[Available records]
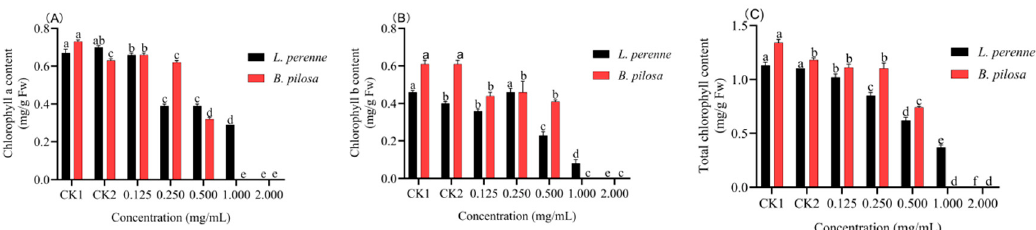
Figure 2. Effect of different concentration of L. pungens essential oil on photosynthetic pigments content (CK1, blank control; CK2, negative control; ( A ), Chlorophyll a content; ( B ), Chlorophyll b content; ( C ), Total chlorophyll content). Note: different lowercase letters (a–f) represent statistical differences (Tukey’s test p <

---

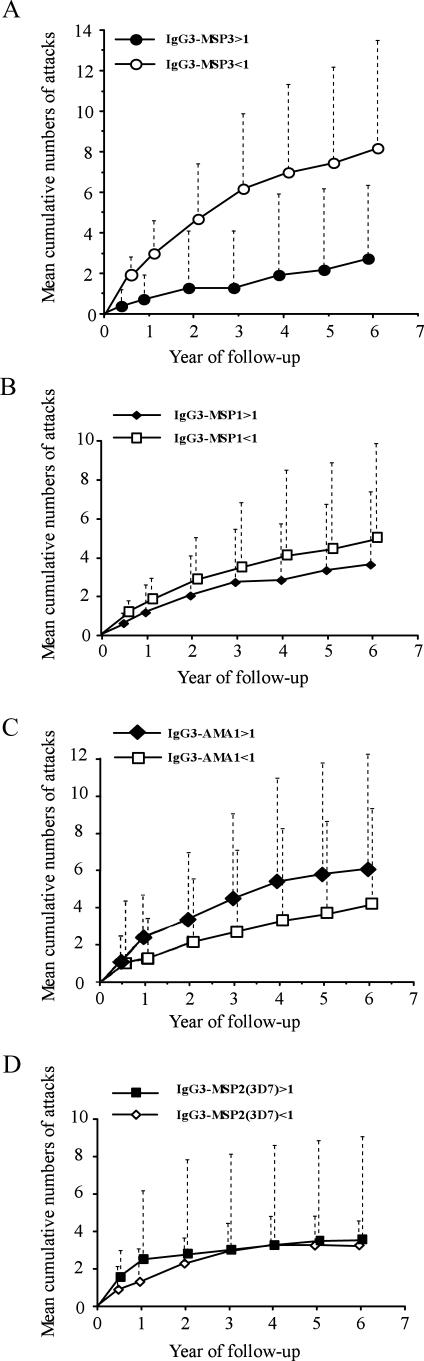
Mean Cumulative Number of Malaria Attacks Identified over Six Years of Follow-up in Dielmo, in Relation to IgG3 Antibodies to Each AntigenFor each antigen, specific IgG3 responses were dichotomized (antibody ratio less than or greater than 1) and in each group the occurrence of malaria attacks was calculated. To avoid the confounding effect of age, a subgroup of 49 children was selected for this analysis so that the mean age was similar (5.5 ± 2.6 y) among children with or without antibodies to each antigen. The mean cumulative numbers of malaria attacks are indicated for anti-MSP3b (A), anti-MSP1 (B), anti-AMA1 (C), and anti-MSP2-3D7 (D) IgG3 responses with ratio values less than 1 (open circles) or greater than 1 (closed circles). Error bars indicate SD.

* * *

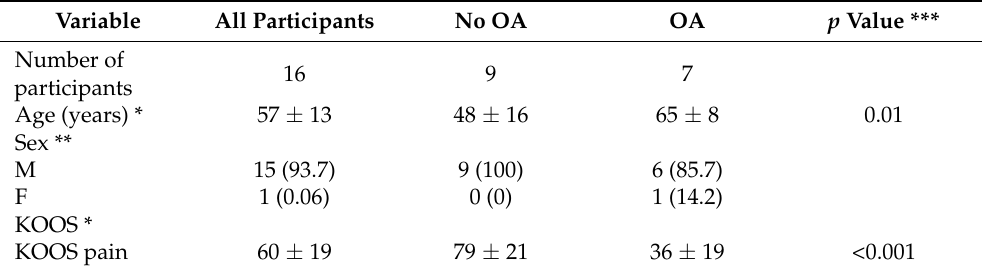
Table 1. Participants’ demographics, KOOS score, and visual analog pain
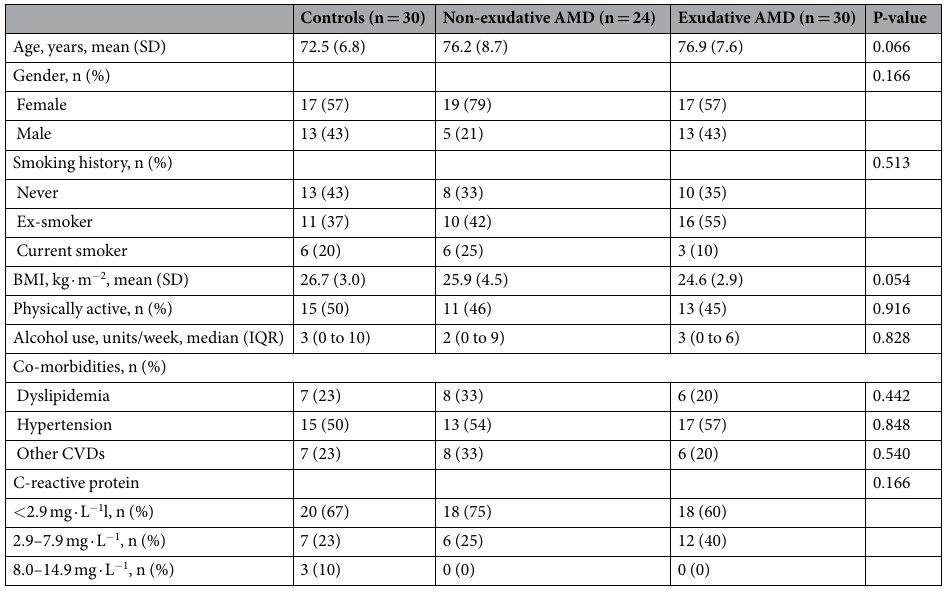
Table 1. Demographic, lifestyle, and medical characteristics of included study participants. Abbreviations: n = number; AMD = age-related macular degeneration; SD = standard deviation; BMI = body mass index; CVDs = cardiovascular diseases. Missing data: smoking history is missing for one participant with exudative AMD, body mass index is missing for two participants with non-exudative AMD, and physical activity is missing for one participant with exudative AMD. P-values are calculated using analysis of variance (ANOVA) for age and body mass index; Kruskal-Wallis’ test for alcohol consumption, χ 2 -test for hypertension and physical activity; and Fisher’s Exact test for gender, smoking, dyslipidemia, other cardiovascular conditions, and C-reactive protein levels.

[Work task] Starting with the line above that holds "Table 1. Participants’", restate each line word for word up to and including the line that holds "Table 1. Demographic, lifestyle, and". Drop the pictures.

[Exercise result]
Table 1. Participants’ demographics, KOOS score, and visual analog pain
Table 1. Demographic, lifestyle, and medical characteristics of included study participants. Abbreviations: n = number; AMD = age-related macular degeneration; SD = standard deviation; BMI = body mass index; CVDs = cardiovascular diseases. Missing data: smoking history is missing for one participant with exudative AMD, body mass index is missing for two participants with non-exudative AMD, and physical activity is missing for one participant with exudative AMD. P-values are calculated using analysis of variance (ANOVA) for age and body mass index; Kruskal-Wallis’ test for alcohol consumption, χ 2 -test for hypertension and physical activity; and Fisher’s Exact test for gender, smoking, dyslipidemia, other cardiovascular conditions, and C-reactive protein levels.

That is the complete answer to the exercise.